Stored items from a collection
- Opening Delimiter -

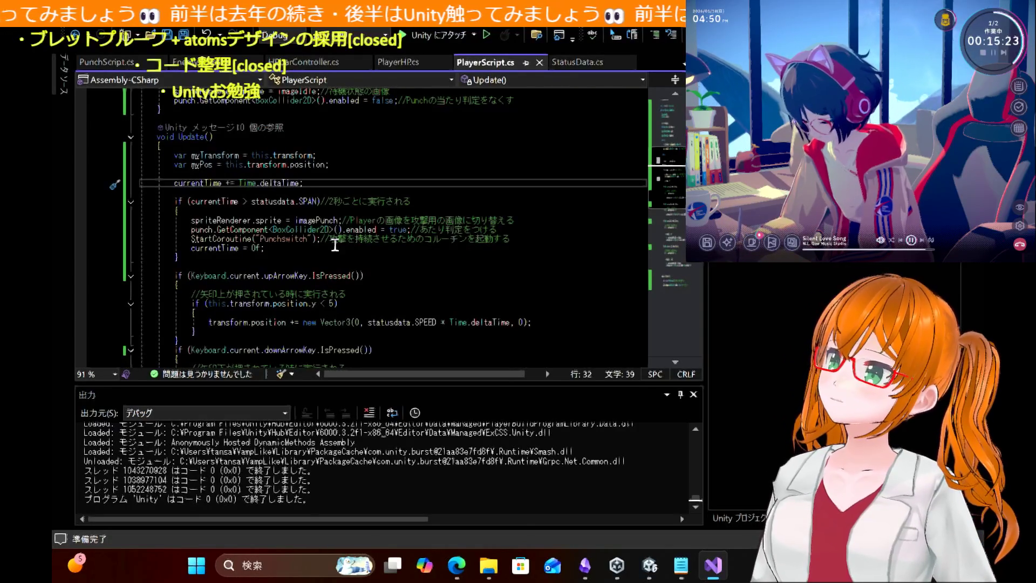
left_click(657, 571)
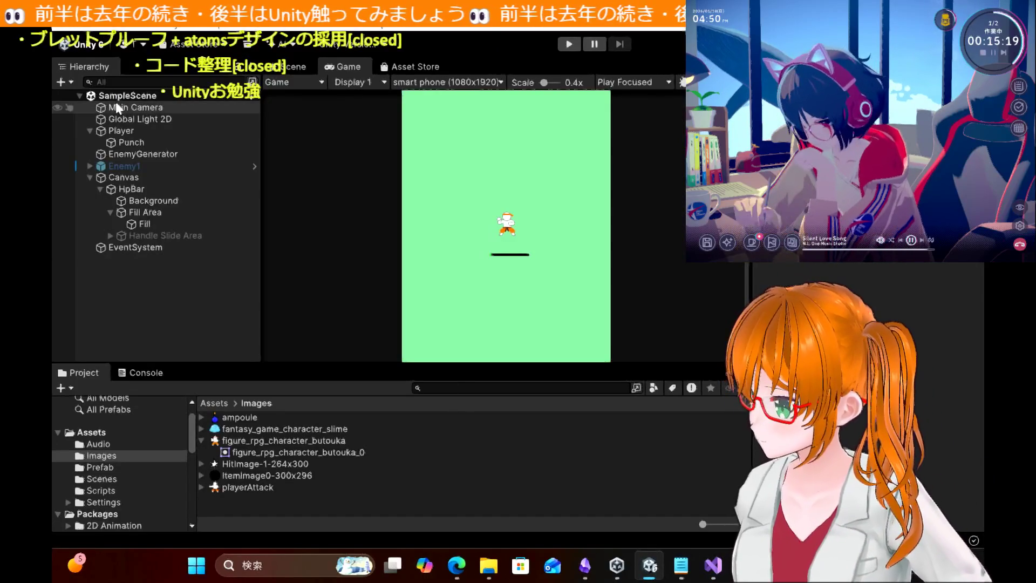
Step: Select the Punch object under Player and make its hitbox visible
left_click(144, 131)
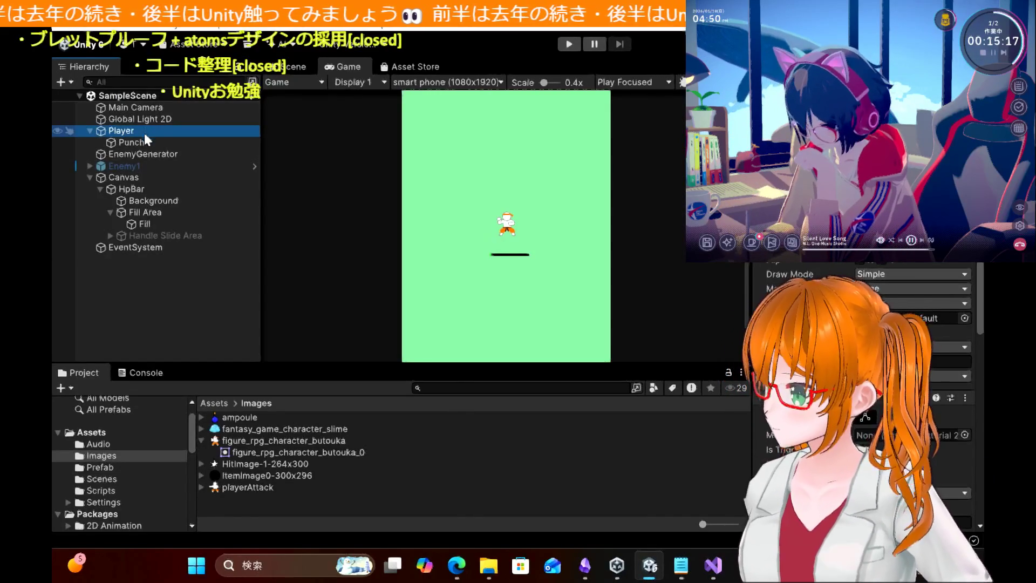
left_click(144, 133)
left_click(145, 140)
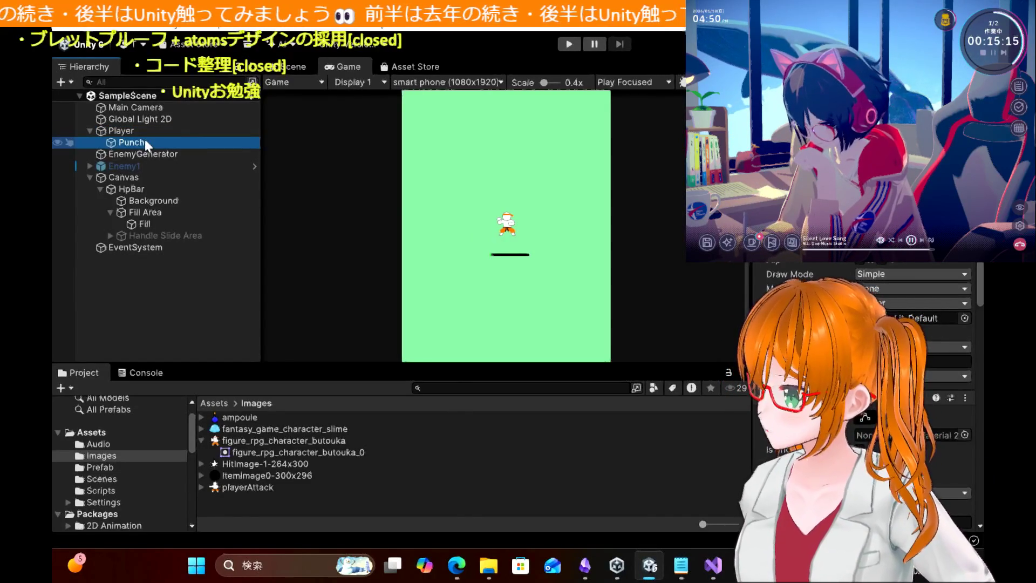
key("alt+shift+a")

- Closing Delimiter -

*YOUR OBJECTIVE:* Pictures aside, retype the entries above exactly as they are.

*FINISHED TASK:*
left_click(657, 571)
Step: Select the Punch object under Player and make its hitbox visible
left_click(144, 131)
left_click(144, 133)
left_click(145, 140)
key("alt+shift+a")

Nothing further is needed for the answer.